Conker's Bad Fur Day review
Conker's Bad Fur Day (2nd best N64 game ever).

The good:

A ton of swearing (especially the occasional bleep).
Blood (heh heh heh heh hehhhhh).
A frying pan (just stuns the little bastard).
Conker's tail can act as plane propellors.
Never repetitive.

The bad:

Hmmm, the fact that we'll never see a bloodfest like this for a while (Killer 7 is the next bloodfest).
Beginning is soooo boring.
Sometimes, it's sooooo funny, you'll die a lot.


Lastability: 8/10.
Could last you ages as you die a fair lot. Also very funny so it lasts longer due to the amout of dying.
Graphics: 10/10.
Yeah, you can see the blood splatter and the frying pan bashing up peoples and other stuff.
Sound: 9/10.
You can even hear the blood splatter with surround sound.
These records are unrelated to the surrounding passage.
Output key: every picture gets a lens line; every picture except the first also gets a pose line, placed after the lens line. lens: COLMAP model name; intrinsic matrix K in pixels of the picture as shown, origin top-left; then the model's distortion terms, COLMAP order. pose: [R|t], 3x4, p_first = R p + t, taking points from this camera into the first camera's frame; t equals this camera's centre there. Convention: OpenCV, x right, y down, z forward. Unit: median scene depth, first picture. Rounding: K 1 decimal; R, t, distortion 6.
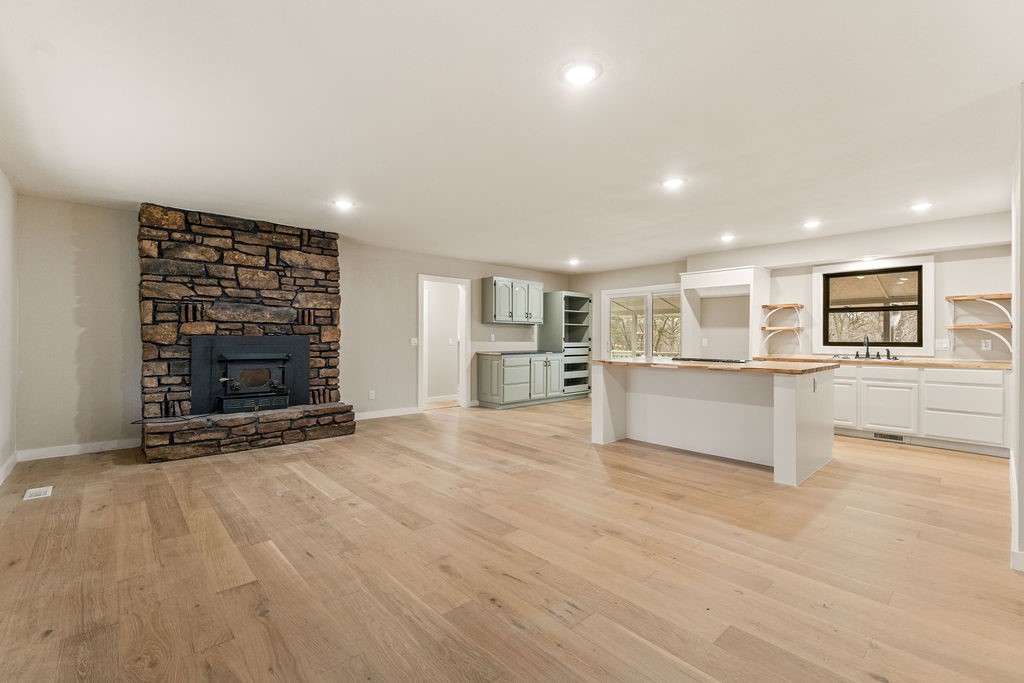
lens RADIAL K [[446.0, 0, 512.0], [0, 446.0, 341.5], [0, 0, 1]] dist [-0.000747, -0.000282]
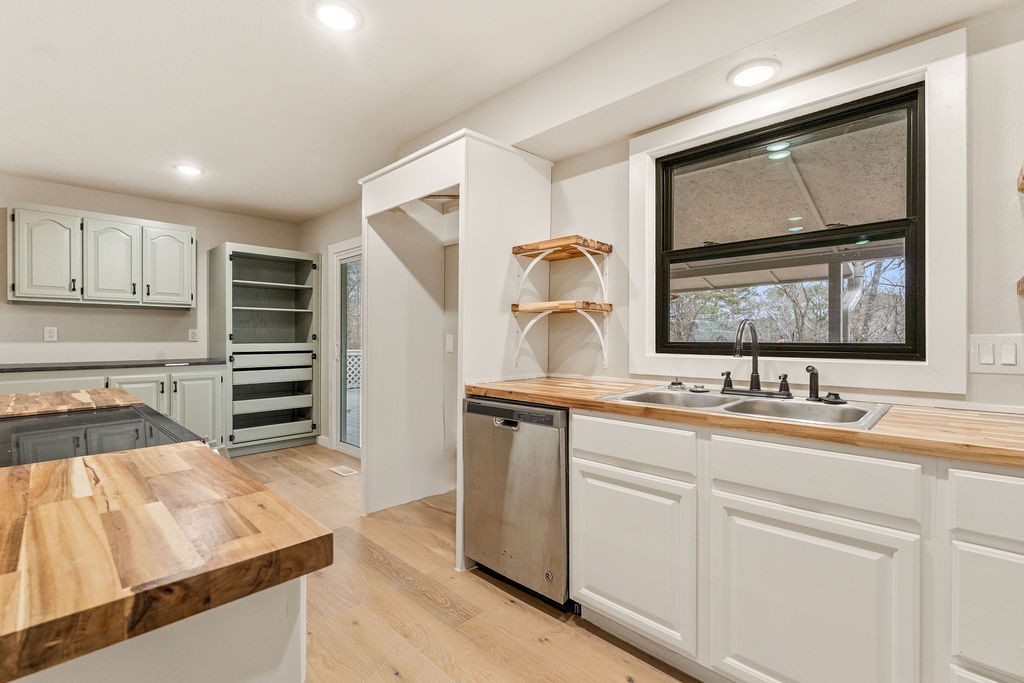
lens RADIAL K [[459.0, 0, 512.0], [0, 459.0, 341.5], [0, 0, 1]] dist [0.000230, 0.000182]
pose [[0.998455, -0.002305, 0.055525, 0.425539], [0.002175, 0.999995, 0.002399, -0.000650], [-0.055530, -0.002274, 0.998454, 0.478458]]
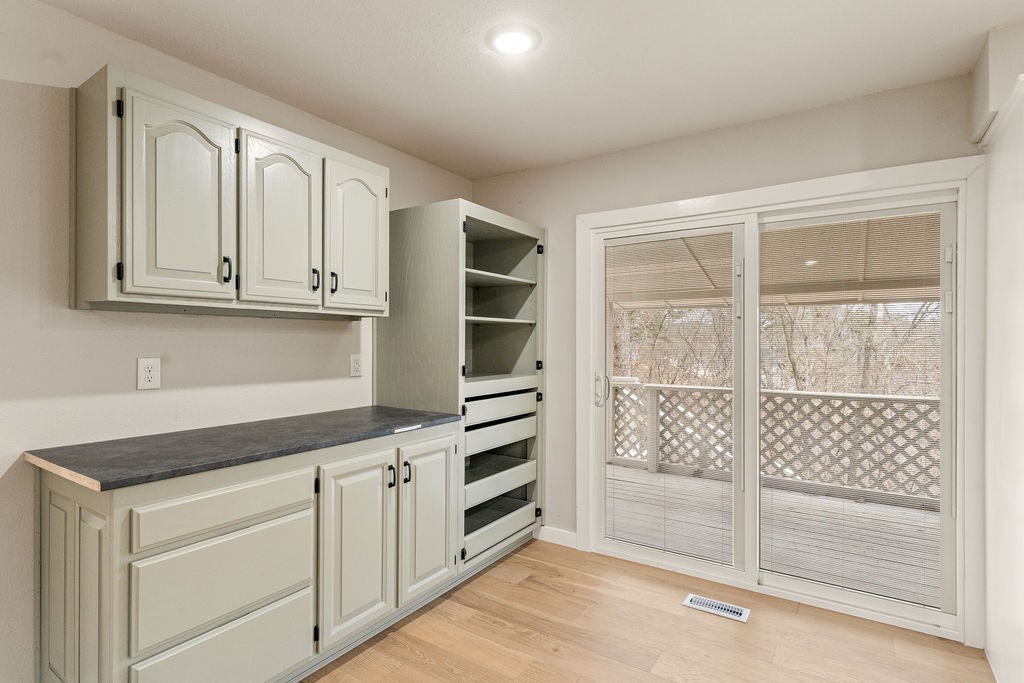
lens RADIAL K [[517.6, 0, 512.0], [0, 517.6, 341.5], [0, 0, 1]] dist [0.001767, 0.000384]
pose [[0.970009, -0.001999, 0.243060, 0.069757], [0.003984, 0.999963, -0.007673, -0.021884], [-0.243035, 0.008411, 0.969981, 0.704716]]
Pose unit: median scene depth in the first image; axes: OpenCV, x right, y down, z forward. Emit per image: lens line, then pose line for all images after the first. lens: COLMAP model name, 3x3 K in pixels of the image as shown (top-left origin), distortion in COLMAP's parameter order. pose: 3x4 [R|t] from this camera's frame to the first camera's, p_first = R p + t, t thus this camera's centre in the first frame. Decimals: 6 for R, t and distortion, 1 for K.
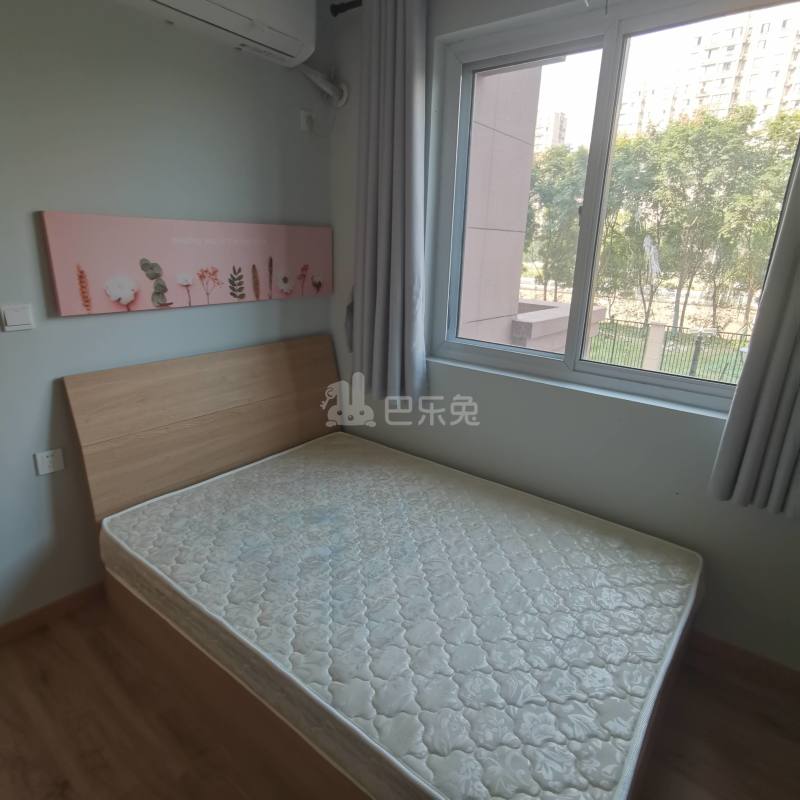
lens RADIAL K [[519.3, 0, 402.6], [0, 519.3, 402.4], [0, 0, 1]] dist [-0.045797, 0.048975]
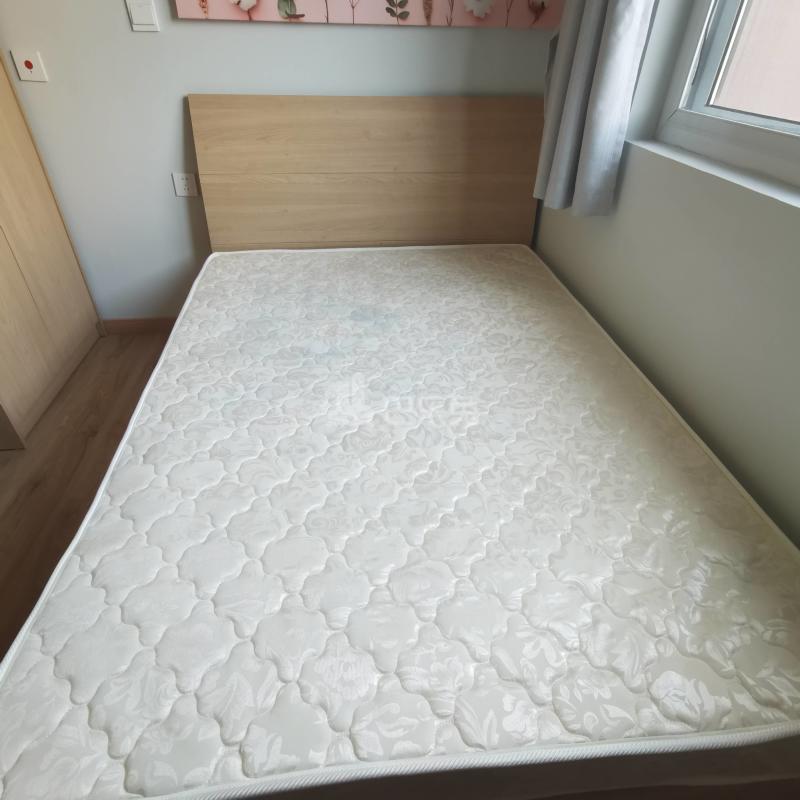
lens RADIAL K [[519.3, 0, 399.8], [0, 519.3, 401.8], [0, 0, 1]] dist [-0.045797, 0.048975]
pose [[0.694733, 0.406700, -0.593246, 0.371771], [-0.208177, 0.903186, 0.375390, 0.023887], [0.688483, -0.137296, 0.712138, 0.397437]]
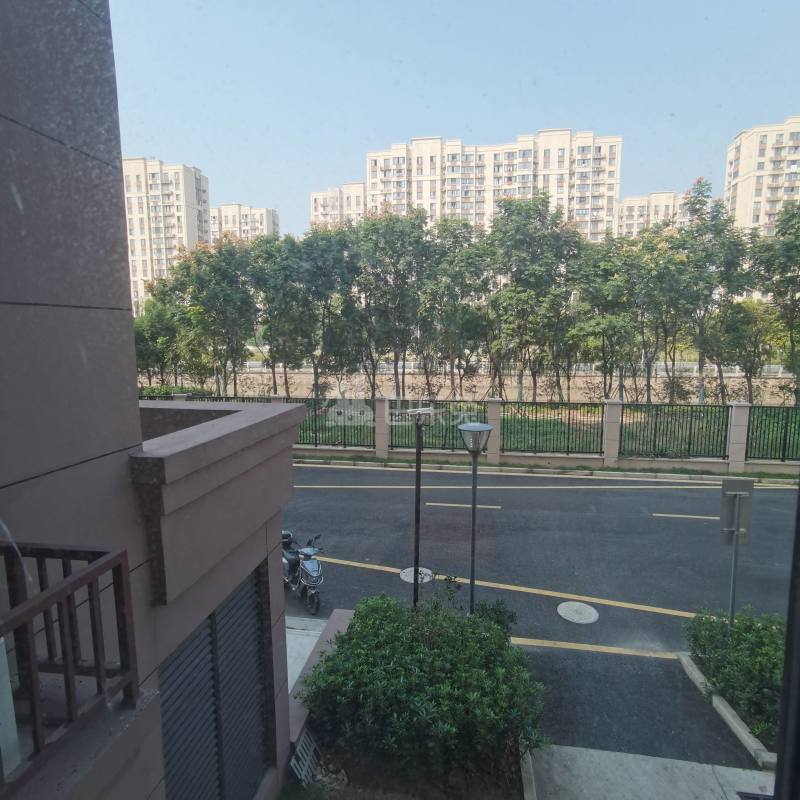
lens RADIAL K [[519.3, 0, 399.2], [0, 519.3, 401.3], [0, 0, 1]] dist [-0.045797, 0.048975]
pose [[0.881064, -0.102032, 0.461860, 0.437761], [0.173026, 0.978303, -0.113950, -0.203482], [-0.440213, 0.180311, 0.879602, 0.691347]]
And the chocolate crumble as you're about to die. You actually hear them talking and swearing and bleeping.
Gameplay: 9/10.
Changes quite a lot. Like adventuring, shooting beetles, moving a ball of poo up a moutain or something like that.
Overall: 4.5/5.0.
It is a kick-ass game. If parents read this and they hate it, then they are nerds. Heed that warning, parents.